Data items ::
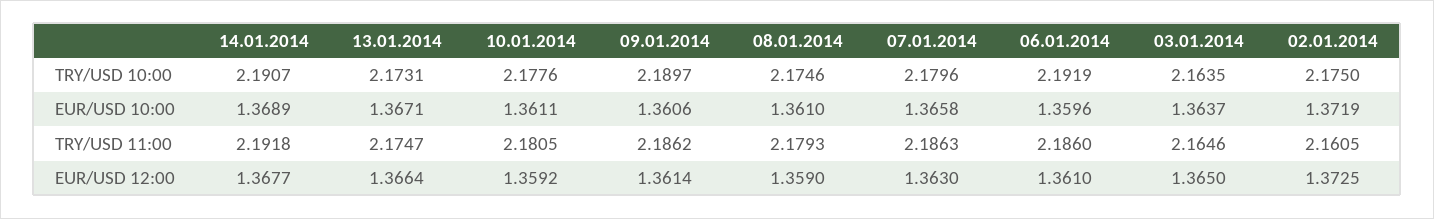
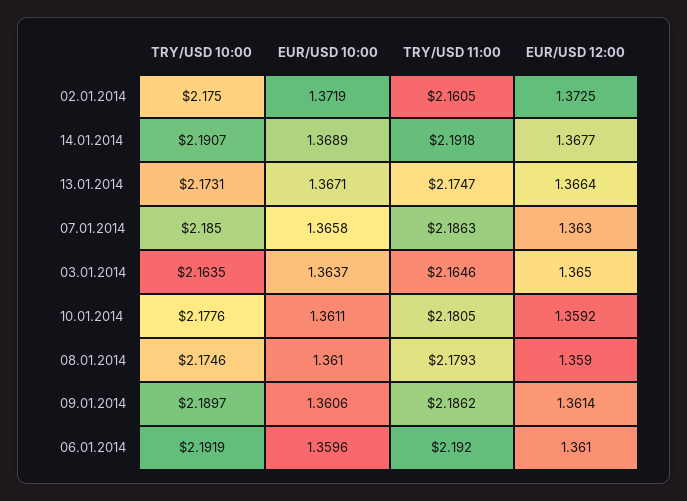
07.01.2014, TRY/USD 10:00: 2.1796 -> 2.185
06.01.2014, TRY/USD 11:00: 2.186 -> 2.192

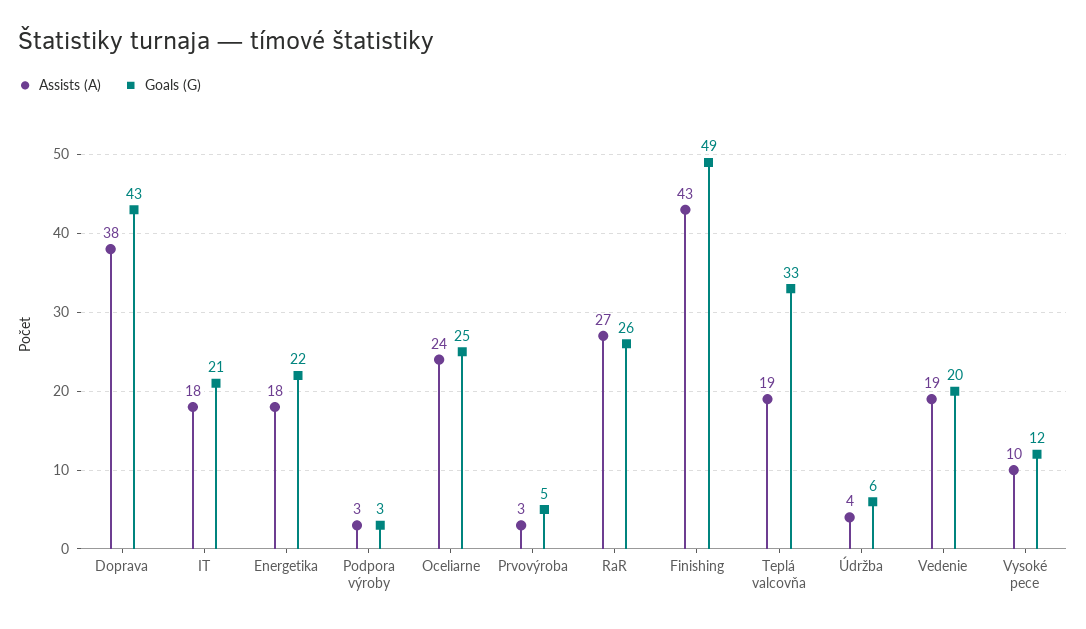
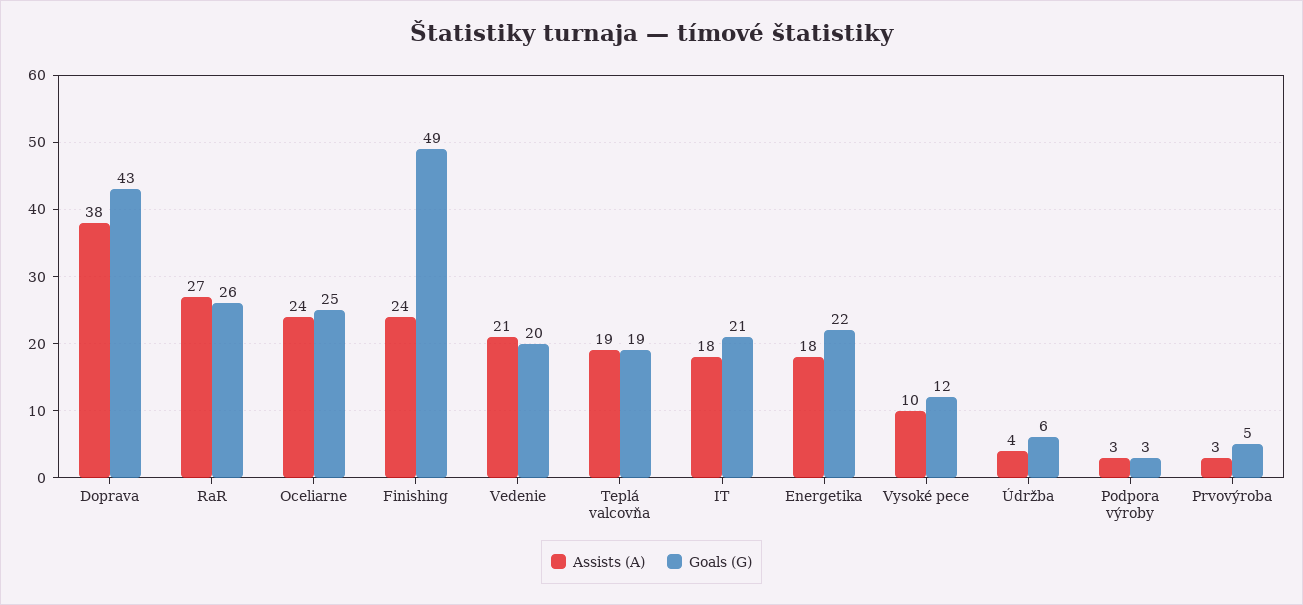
Assists (A), Finishing: 43 -> 24
Goals (G), Teplá valcovňa: 33 -> 19
Assists (A), Vedenie: 19 -> 21

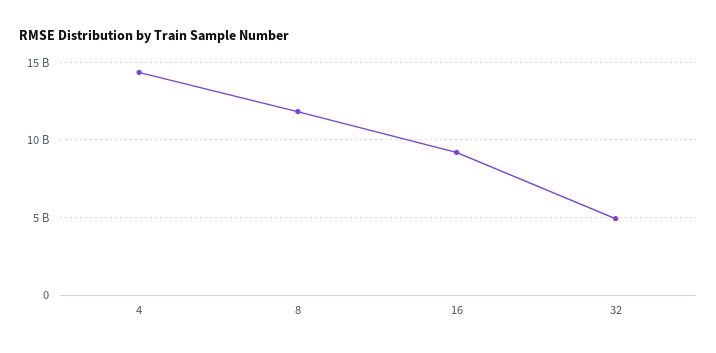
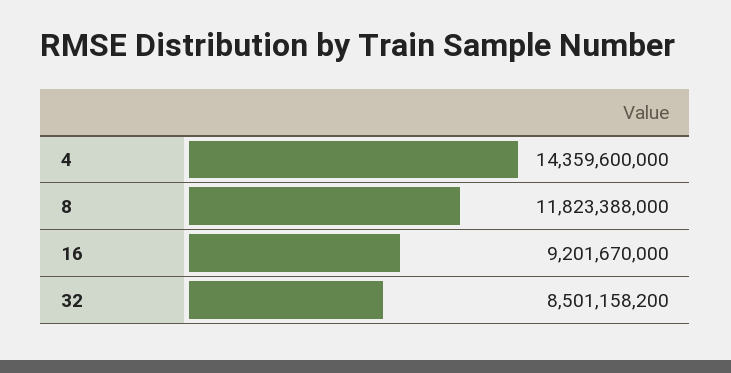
32: 5000000000 -> 8501158200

Work to complete ::
The answer must be an exact copy of the lines from the one containing "06.01.2014, TRY/USD 11:00: 2.186 -> 2.192" through the last line of the records, with no pictures included.

Solution ::
06.01.2014, TRY/USD 11:00: 2.186 -> 2.192

Assists (A), Finishing: 43 -> 24
Goals (G), Teplá valcovňa: 33 -> 19
Assists (A), Vedenie: 19 -> 21

32: 5000000000 -> 8501158200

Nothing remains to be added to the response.